> **Prompt**
For every line below, output the text exactly and leave out images.

> **Dataset items**
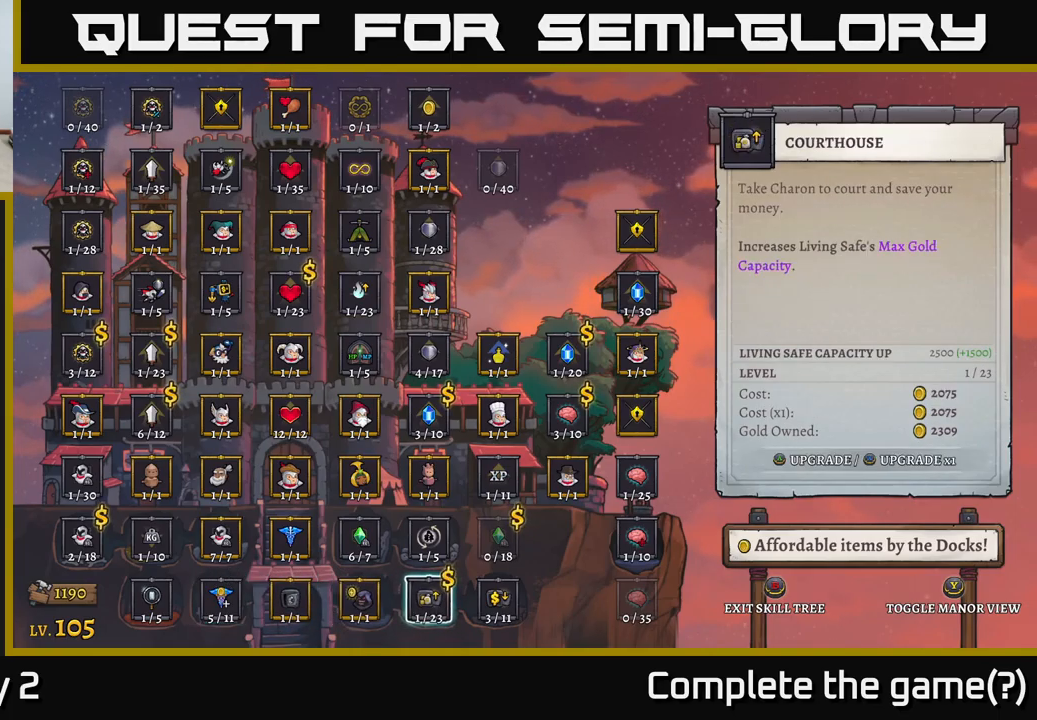
{"buttons": [], "left_stick": "center", "right_stick": "center", "events": []}
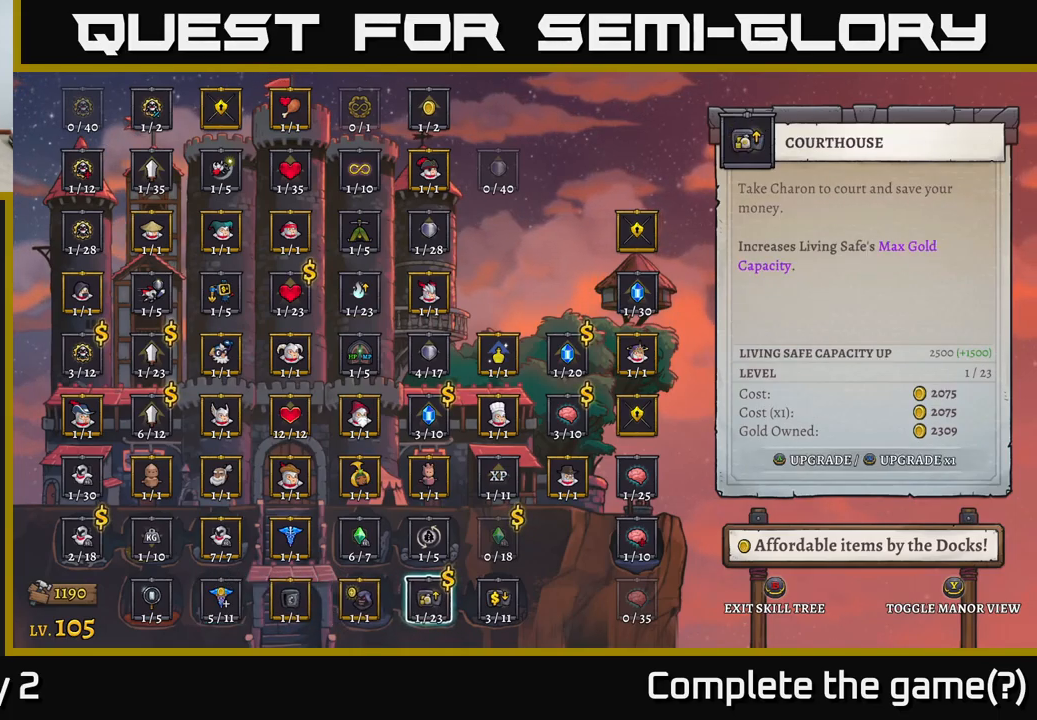
{"buttons": [], "left_stick": "center", "right_stick": "center", "events": []}
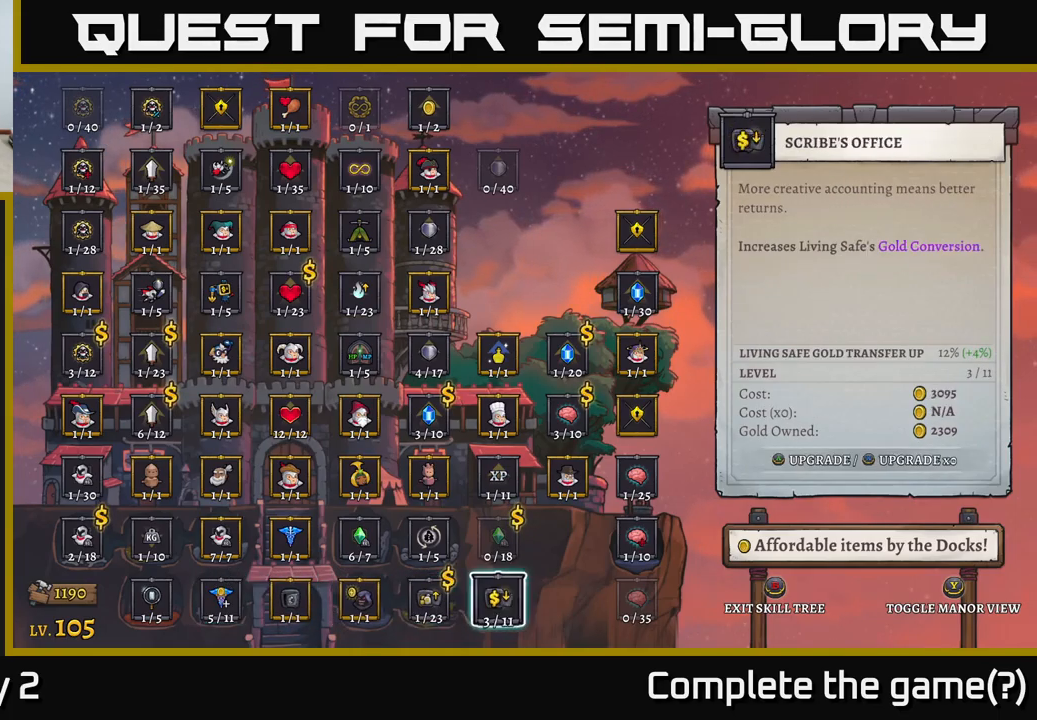
{"buttons": [], "left_stick": "center", "right_stick": "center", "events": [[50, "left_stick", "down-right"], [217, "left_stick", "up"], [417, "left_stick", "center"]]}
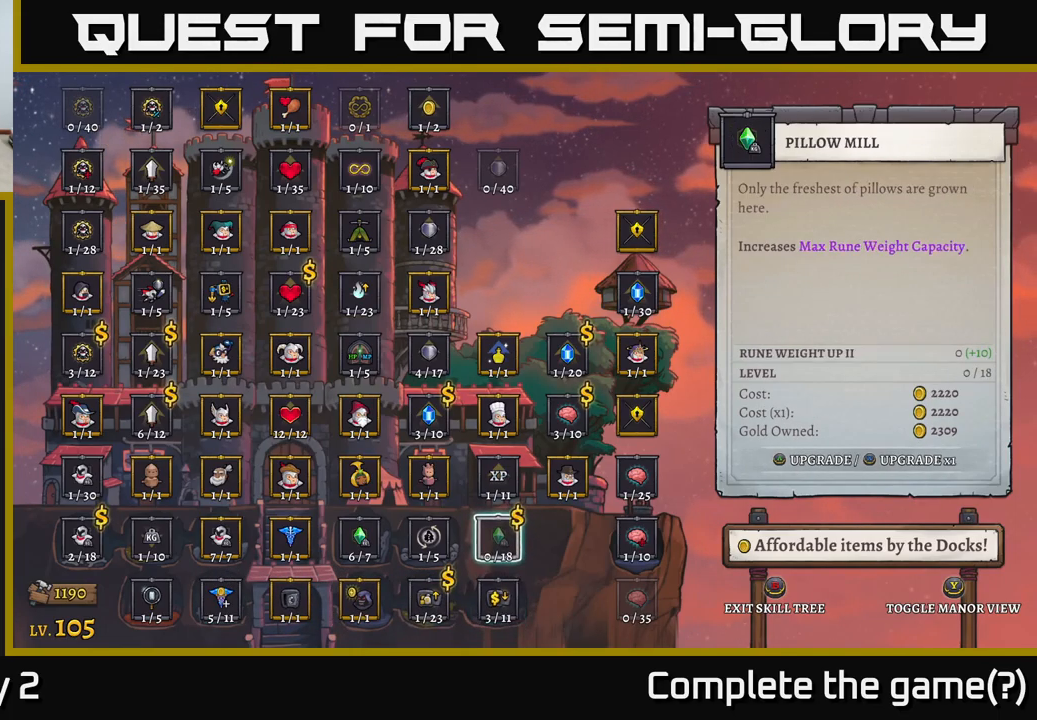
{"buttons": [], "left_stick": "center", "right_stick": "center", "events": []}
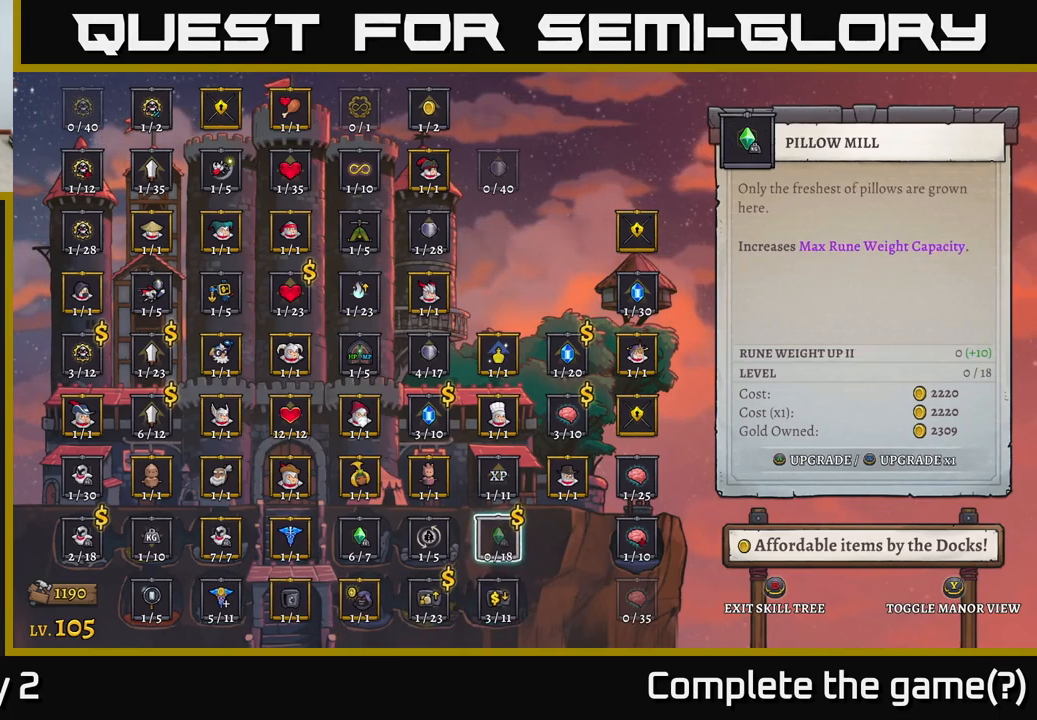
{"buttons": [], "left_stick": "left", "right_stick": "center", "events": [[400, "left_stick", "left"]]}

> **Solution for this exercise**
{"buttons": [], "left_stick": "center", "right_stick": "center", "events": []}
{"buttons": [], "left_stick": "center", "right_stick": "center", "events": []}
{"buttons": [], "left_stick": "center", "right_stick": "center", "events": [[50, "left_stick", "down-right"], [217, "left_stick", "up"], [417, "left_stick", "center"]]}
{"buttons": [], "left_stick": "center", "right_stick": "center", "events": []}
{"buttons": [], "left_stick": "left", "right_stick": "center", "events": [[400, "left_stick", "left"]]}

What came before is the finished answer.